Naturally, this meant that the Korean Council would no longer be needed. Hence, the civic group began criticizing the accord because the document did not state clearly enough that the drafting of women had been a war crime, which the Japanese government and military had systematically committed. The Korean Council demanded that Japan make official reparations for the crimes instead of using the foundation to compensate the survivors. In addition, media outlets denounced the fact that the agreement had been reached without consulting the victims and South Korean people (i.e. the Council). According to repots, the accord also contained sections that, if made public, would have humiliated the nation.
However, at the previously mentioned press conference, Lee Sang-hee stated: “It is not true that the victims were not allowed to receive the consolation money by the Korean Council. The activists in the group visited each of them and asked whether they wanted to receive the money or not at that time.” And again the questions that were asked at the time as well as statements that no amount of compensation would dry the victims’ tears made by those with no interest in money have all seemingly been forgotten. The author has written about all of this on more than one occasion and he has no intention of reiterating these points.
Aside from opposing various Japanese initiatives, the Korean Council has, for the last 5 to 8 years, focused only on staging various rallies to support comfort women and hosting conferences and other events dedicated to the issue in order to not so much raise awareness about it, but instead to promote itself as an advocate for the survivors. In 2018, the Korean Council for the Women Drafted for Military Sexual Slavery by Japan merged with the Foundation for Justice and Remembrance to form the Korean Council for Justice and Remembrance for the Issues of Military Sexual Slavery by Japan.

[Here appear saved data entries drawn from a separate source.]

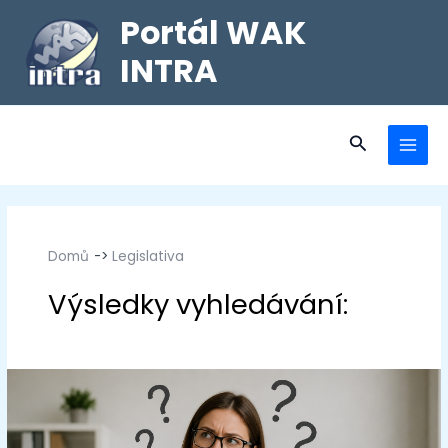
Portál WAK
INTRA
Domů
Legislativa
Legislativa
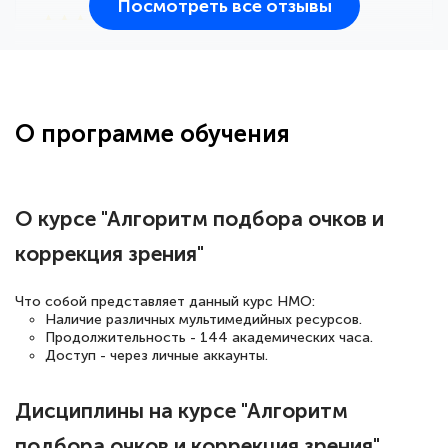
Посмотреть все отзывы
25 марта 2026
Здравствуйте, прошёл курс
переподготовки тренер-преподаватель
по всестилевому каратэ. Понравилось
О программе обучения
большое количество методических
работ для обучения и подготовки для
сдачи итоговой аттестации. Спасибо
О курсе "Алгоритм подбора очков и
коррекция зрения"
Елена Кравченко
Что собой представляет данный курс НМО:
Знаток города 5 уровня
Наличие различных мультимедийных ресурсов.
Продолжительность - 144 академических часа.
Доступ - через личные аккаунты.
18 марта 2026
Выражаю благодарность за курс
Дисциплины на курсе "Алгоритм
повышения квалификации "Эксперт ЕГЭ по
подбора очков и коррекция зрения"
русскому языку и литературе". Много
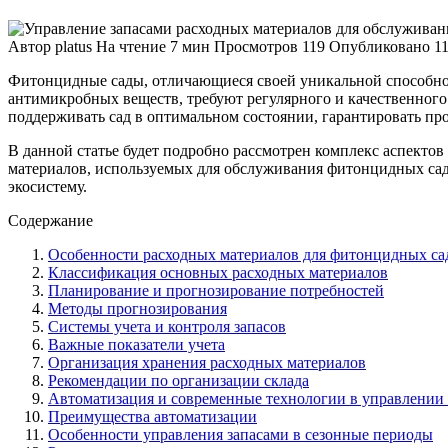
Автор
platus
На чтение
7 мин
Просмотров
119
Опубликовано
1
Фитонцидные сады, отличающиеся своей уникальной способно
антимикробных веществ, требуют регулярного и качественного
поддерживать сад в оптимальном состоянии, гарантировать п
В данной статье будет подробно рассмотрен комплекс аспектов 
материалов, используемых для обслуживания фитонцидных сад
экосистему.
Содержание
Особенности расходных материалов для фитонцидных са
Классификация основных расходных материалов
Планирование и прогнозирование потребностей
Методы прогнозирования
Системы учета и контроля запасов
Важные показатели учета
Организация хранения расходных материалов
Рекомендации по организации склада
Автоматизация и современные технологии в управлении
Преимущества автоматизации
Особенности управления запасами в сезонные периоды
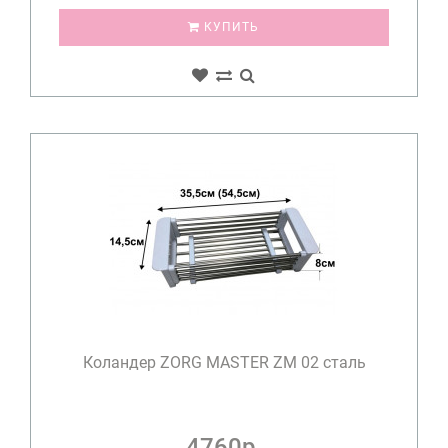
КУПИТЬ
Коландер ZORG MASTER ZM 02 сталь
4760р.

That is the very organization that Lee Yong-soo criticized so severely.
The author has repeatedly stated that if NGOs, which actively promote themselves at the expense of the suffering experienced by comfort women, were in fact concerned with the plight of these survivors and with ensuring they receive reasonable compensation, it would not matter where the funds to make payments came from. But if the aim of the South Korean campaign is to constantly humiliate the Japanese government; demand more sincere apologies and compensation from Tokyo, and to remind young South Koreans about the atrocities committed by the colonizers against the wianbu, for instance, then the key concern is not the well-being of survivors but politics.
And even the death of all the remaining comfort women will not prevent politicians from continuing to fight for their rights.
Konstantin Asmolov, PhD in History, Leading Research Fellow at the Center for Korean Studies of the Institute of Far Eastern Studies of the Russian Academy of Sciences, exclusively for the online magazine “New Eastern Outlook”.